» **Directions**
Below are records. Find each line in them that holds the word "seaweed" and copy it.

» **Records shown**

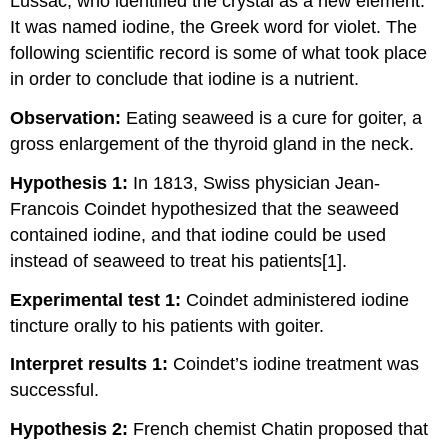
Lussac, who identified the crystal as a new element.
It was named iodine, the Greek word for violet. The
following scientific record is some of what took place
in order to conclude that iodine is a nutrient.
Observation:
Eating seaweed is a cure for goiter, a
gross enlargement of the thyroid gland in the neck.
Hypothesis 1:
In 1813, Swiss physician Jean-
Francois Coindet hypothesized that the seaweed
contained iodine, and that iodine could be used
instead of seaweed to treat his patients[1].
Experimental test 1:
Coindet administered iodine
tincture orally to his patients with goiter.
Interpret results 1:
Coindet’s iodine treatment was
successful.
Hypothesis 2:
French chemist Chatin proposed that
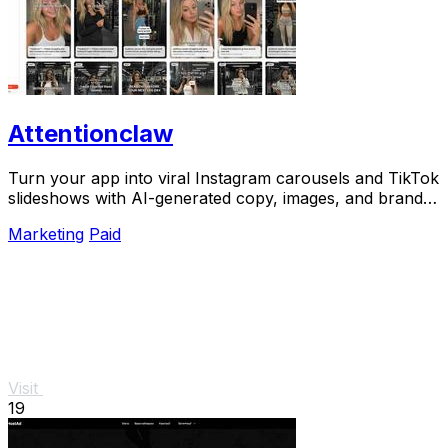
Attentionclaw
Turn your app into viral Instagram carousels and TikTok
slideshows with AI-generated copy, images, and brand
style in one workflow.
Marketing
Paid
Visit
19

...

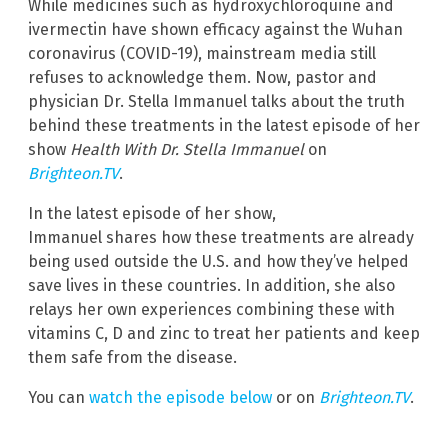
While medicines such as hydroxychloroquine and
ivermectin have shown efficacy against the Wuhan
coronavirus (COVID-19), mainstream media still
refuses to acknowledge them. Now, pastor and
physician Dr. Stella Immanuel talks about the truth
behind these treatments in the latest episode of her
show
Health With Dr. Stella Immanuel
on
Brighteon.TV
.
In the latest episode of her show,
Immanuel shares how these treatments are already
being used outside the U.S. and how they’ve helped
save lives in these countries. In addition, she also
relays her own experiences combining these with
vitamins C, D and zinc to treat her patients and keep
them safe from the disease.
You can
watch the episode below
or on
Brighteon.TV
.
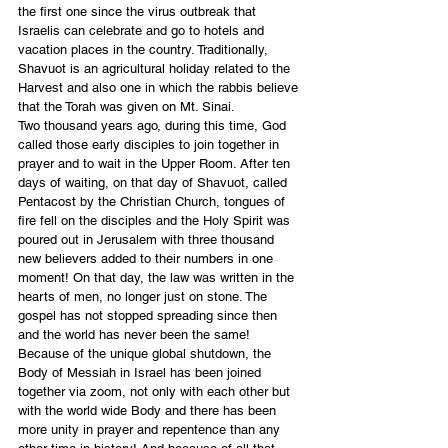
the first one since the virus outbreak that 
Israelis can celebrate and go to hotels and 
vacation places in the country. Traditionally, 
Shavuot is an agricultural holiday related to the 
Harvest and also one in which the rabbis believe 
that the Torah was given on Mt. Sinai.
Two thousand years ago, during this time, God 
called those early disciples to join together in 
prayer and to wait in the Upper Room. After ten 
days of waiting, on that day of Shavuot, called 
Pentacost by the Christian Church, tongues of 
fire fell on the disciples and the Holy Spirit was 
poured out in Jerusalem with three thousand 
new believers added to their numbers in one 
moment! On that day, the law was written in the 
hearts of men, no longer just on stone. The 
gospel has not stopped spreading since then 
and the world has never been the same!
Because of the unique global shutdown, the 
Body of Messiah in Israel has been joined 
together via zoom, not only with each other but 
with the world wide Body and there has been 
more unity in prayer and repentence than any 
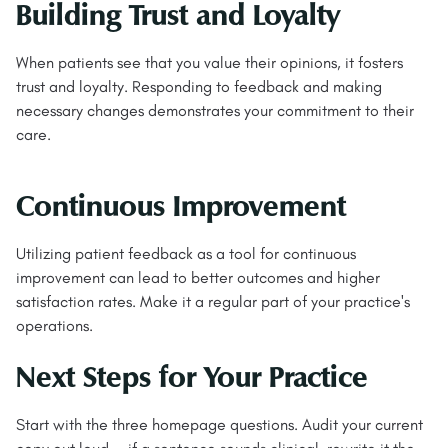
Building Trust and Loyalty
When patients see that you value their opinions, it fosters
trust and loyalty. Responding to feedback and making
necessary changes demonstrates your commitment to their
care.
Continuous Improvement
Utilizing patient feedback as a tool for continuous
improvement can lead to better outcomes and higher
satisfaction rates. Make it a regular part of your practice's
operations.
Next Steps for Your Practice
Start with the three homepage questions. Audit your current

---

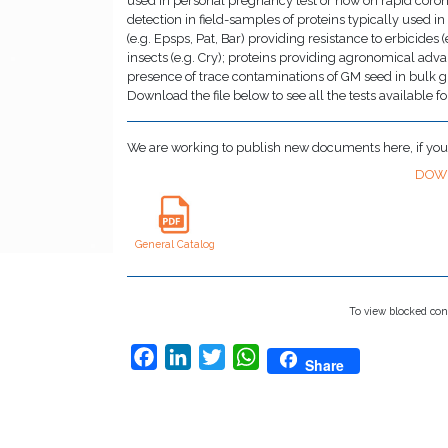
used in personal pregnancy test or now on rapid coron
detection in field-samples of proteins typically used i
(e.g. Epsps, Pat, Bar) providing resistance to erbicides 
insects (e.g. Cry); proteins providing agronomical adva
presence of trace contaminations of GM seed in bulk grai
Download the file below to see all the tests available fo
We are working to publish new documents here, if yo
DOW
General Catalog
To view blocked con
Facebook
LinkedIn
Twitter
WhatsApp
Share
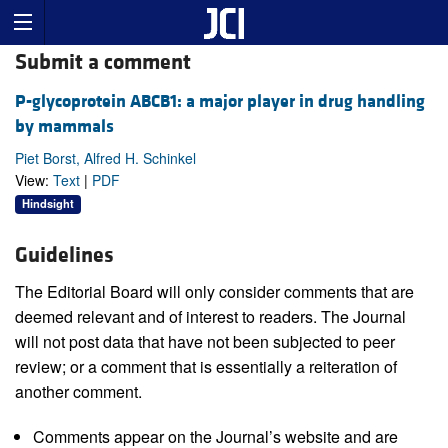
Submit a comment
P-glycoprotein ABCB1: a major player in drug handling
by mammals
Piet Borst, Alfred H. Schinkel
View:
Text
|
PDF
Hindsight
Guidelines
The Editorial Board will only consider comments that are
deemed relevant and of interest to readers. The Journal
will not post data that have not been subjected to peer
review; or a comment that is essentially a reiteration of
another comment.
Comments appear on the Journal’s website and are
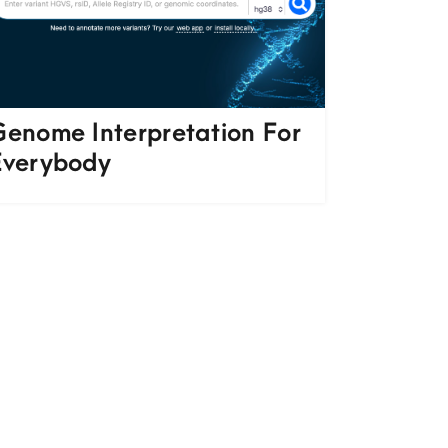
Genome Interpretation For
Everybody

» **Result below**
Eating seaweed is a cure for goiter, a
Francois Coindet hypothesized that the seaweed
instead of seaweed to treat his patients[1].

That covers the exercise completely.